• Tugas yang Dikerjakan: Ketik ulang seluruh teks tentang fotografi jurnalistik di bawah ini tanpa mengubah satu huruf atau tanda baca pun.

• Teks Sumber:
Laman

Rabu, 18 Januari 2012

Memahami Fotografi Jurnalistik



Warga yang membawa sembako melintasi jembatan darurat di Jalan Raya Rempang Galang, Senin (26/12). Jalan ini amblas setelah tak mampu menahan debit air hujan yang turun Minggu Sore kemarin. Foto: M Noor Kanwa/Batam Pos (Foto utama Jawa Pos edisi Selasa 27 Desember 2011)

Pendemo merusak dan membakar fasilitas umum yang berada di sepanjang jalan Engku Putri Batam Centre, Kamis (24/11). Demo yang dilakukan ribuan pekerja ini menjadi anarkis dan menyebar hingga seluruh Kota Batam. Foto: M Noor Kanwa/PFI Kepri (Foto utama Media Indonesia edisi Jum'at 24 November 2011)

• Daftar Butir:
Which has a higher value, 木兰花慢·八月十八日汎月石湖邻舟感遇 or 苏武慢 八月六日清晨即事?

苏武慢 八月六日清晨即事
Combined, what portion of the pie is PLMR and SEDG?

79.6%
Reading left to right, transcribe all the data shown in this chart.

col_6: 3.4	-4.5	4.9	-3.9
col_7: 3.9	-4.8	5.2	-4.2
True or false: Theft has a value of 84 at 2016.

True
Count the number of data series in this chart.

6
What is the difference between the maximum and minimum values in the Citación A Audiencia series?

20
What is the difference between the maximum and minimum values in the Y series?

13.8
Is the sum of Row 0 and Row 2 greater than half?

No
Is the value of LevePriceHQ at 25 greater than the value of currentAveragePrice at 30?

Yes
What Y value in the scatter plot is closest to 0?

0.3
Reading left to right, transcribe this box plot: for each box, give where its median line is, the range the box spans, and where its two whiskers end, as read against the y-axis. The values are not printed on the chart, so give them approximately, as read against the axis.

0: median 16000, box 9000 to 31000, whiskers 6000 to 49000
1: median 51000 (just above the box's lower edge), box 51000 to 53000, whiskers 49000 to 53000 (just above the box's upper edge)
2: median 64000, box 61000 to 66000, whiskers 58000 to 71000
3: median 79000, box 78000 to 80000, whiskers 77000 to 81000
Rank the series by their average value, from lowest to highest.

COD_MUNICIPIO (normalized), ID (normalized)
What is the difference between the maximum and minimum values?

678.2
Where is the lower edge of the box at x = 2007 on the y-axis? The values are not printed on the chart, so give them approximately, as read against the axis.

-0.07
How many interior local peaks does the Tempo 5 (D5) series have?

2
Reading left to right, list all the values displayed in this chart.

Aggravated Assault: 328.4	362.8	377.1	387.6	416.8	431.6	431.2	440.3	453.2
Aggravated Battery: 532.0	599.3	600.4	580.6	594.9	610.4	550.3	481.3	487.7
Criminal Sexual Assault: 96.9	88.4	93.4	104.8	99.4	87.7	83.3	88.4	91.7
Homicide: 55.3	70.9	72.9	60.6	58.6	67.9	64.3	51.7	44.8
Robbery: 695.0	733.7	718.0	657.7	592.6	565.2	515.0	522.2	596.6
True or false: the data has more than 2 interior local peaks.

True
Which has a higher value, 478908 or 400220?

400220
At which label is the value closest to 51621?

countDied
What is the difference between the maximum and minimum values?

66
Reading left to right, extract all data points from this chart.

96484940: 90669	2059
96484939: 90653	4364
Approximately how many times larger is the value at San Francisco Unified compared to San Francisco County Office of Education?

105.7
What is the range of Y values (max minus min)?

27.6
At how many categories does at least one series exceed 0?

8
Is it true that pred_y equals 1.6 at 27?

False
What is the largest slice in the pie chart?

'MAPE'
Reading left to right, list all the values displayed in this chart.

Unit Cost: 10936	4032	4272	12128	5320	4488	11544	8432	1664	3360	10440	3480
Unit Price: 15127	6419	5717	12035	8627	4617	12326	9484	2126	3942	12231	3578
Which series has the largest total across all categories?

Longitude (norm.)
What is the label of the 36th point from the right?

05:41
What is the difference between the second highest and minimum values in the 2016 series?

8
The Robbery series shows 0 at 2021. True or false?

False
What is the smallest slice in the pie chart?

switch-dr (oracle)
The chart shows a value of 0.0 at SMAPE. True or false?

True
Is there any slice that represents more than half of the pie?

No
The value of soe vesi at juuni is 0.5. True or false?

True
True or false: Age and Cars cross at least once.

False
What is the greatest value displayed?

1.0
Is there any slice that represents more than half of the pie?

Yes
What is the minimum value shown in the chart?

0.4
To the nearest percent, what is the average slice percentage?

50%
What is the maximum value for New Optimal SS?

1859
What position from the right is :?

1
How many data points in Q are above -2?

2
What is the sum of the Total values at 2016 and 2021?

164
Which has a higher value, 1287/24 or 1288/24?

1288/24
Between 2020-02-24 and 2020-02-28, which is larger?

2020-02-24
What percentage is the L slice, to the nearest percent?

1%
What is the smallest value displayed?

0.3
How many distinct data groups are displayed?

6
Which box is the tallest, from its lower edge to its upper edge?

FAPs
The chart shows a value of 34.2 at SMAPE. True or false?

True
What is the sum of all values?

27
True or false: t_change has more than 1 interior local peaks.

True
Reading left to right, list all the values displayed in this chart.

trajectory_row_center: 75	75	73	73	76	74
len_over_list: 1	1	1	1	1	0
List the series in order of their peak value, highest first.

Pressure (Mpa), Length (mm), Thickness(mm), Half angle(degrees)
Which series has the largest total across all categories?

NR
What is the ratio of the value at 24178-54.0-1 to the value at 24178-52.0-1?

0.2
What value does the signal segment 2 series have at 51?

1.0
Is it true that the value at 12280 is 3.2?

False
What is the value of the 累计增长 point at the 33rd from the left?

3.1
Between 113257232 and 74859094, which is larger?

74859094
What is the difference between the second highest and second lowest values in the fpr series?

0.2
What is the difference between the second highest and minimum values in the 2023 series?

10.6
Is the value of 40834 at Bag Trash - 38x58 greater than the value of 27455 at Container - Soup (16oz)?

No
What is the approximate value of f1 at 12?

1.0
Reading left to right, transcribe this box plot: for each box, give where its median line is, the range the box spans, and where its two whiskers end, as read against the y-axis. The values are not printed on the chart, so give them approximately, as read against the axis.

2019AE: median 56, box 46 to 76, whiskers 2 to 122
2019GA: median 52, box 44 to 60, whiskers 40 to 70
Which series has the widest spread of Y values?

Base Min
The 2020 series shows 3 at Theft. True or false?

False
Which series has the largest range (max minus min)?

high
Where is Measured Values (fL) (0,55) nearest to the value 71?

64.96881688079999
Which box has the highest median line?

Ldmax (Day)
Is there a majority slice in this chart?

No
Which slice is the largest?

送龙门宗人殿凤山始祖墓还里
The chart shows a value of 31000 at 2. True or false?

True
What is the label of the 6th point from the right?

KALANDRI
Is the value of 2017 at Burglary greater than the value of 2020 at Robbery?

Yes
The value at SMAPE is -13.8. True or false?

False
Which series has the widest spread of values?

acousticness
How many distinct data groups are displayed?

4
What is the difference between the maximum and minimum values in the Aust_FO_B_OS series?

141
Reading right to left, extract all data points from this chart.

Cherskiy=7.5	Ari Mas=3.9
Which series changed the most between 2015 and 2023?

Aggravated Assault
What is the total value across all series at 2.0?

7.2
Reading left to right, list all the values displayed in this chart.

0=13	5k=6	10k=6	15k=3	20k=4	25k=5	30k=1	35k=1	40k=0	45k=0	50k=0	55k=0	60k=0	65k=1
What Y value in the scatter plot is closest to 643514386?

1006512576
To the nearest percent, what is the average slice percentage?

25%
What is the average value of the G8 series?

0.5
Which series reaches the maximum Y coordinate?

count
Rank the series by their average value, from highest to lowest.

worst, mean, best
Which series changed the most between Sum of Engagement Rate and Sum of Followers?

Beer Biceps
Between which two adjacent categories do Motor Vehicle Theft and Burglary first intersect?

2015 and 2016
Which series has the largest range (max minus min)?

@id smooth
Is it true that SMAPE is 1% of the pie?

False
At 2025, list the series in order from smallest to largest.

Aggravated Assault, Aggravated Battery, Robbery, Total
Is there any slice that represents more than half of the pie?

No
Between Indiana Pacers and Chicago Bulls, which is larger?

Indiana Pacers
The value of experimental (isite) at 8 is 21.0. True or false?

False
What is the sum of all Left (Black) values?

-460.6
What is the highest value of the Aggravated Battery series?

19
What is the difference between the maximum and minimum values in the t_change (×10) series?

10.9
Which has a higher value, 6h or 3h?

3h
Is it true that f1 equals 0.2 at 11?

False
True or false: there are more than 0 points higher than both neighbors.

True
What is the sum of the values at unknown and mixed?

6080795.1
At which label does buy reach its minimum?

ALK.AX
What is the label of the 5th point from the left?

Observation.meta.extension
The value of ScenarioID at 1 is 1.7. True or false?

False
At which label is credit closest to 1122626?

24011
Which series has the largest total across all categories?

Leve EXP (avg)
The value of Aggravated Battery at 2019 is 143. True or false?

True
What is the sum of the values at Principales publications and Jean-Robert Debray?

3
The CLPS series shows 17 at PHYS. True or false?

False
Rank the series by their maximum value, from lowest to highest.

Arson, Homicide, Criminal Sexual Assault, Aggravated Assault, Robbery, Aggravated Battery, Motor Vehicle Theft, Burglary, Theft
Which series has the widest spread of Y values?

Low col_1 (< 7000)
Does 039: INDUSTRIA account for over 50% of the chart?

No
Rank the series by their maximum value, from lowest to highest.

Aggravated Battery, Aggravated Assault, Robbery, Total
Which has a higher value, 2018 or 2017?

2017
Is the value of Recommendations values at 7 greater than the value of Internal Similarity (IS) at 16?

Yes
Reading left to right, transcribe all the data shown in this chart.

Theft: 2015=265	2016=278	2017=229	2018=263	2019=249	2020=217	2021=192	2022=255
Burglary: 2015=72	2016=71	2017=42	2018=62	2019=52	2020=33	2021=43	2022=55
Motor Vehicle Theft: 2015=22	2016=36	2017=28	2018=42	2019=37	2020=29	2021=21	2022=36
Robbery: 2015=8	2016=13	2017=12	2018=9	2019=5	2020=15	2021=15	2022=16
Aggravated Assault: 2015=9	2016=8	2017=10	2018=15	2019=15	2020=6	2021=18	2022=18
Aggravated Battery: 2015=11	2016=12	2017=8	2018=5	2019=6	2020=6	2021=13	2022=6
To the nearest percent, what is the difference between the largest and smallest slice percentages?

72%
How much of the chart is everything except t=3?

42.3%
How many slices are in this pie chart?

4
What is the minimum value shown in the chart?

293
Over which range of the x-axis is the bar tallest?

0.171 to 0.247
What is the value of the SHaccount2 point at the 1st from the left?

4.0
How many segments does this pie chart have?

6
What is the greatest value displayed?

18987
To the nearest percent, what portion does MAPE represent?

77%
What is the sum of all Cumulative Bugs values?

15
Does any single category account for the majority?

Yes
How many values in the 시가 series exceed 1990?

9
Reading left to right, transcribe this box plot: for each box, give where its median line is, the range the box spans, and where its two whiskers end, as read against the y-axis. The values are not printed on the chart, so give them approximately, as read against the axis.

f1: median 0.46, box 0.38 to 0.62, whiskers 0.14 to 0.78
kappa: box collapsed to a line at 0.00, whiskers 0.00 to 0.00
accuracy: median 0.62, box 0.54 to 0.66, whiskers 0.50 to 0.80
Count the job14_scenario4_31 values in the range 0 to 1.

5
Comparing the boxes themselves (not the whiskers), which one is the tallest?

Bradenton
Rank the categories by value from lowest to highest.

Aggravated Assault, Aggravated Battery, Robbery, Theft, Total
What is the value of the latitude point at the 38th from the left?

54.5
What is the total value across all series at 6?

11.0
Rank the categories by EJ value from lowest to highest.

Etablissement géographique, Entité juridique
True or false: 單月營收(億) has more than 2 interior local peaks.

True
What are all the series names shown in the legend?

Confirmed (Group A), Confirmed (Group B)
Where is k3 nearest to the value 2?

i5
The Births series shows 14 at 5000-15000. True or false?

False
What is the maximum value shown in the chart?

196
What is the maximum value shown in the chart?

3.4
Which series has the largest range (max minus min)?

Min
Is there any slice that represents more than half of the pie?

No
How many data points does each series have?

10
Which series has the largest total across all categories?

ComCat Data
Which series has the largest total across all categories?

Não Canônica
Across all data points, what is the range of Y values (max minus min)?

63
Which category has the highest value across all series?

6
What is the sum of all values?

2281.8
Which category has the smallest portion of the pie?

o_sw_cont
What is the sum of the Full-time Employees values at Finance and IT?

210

• Uraian Penyelesaian:
Laman

Rabu, 18 Januari 2012

Memahami Fotografi Jurnalistik



Warga yang membawa sembako melintasi jembatan darurat di Jalan Raya Rempang Galang, Senin (26/12). Jalan ini amblas setelah tak mampu menahan debit air hujan yang turun Minggu Sore kemarin. Foto: M Noor Kanwa/Batam Pos (Foto utama Jawa Pos edisi Selasa 27 Desember 2011)

Pendemo merusak dan membakar fasilitas umum yang berada di sepanjang jalan Engku Putri Batam Centre, Kamis (24/11). Demo yang dilakukan ribuan pekerja ini menjadi anarkis dan menyebar hingga seluruh Kota Batam. Foto: M Noor Kanwa/PFI Kepri (Foto utama Media Indonesia edisi Jum'at 24 November 2011)